__Work instructions__. Everything in the entries except the pictures should be repeated exactly.

__Material provided__.
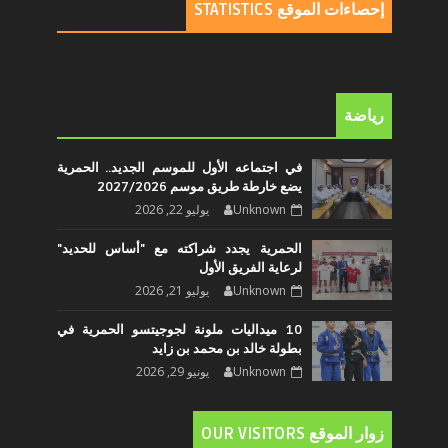
إحصاءات الموقع STATISTICS
رياضة
في اجتماعه الأول للموسم الجديد.. الحمرية
يضع خارطة طريق موسم 2027/2026
Unknown
يوليو 22, 2026
الحمرية يجدد شراكته مع "أساس للحديد"
لرعاية الفريق الأول
Unknown
يوليو 21, 2026
10 ميداليات ملونة لجوجيتسو الحمرية في
بطولة خالد بن محمد بن زايد
Unknown
يونيو 29, 2026
زوار الموقع OUR VISITORS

__Expected answer__.
إحصاءات الموقع STATISTICS
رياضة
في اجتماعه الأول للموسم الجديد.. الحمرية
يضع خارطة طريق موسم 2027/2026
Unknown
يوليو 22, 2026
الحمرية يجدد شراكته مع "أساس للحديد"
لرعاية الفريق الأول
Unknown
يوليو 21, 2026
10 ميداليات ملونة لجوجيتسو الحمرية في
بطولة خالد بن محمد بن زايد
Unknown
يونيو 29, 2026
زوار الموقع OUR VISITORS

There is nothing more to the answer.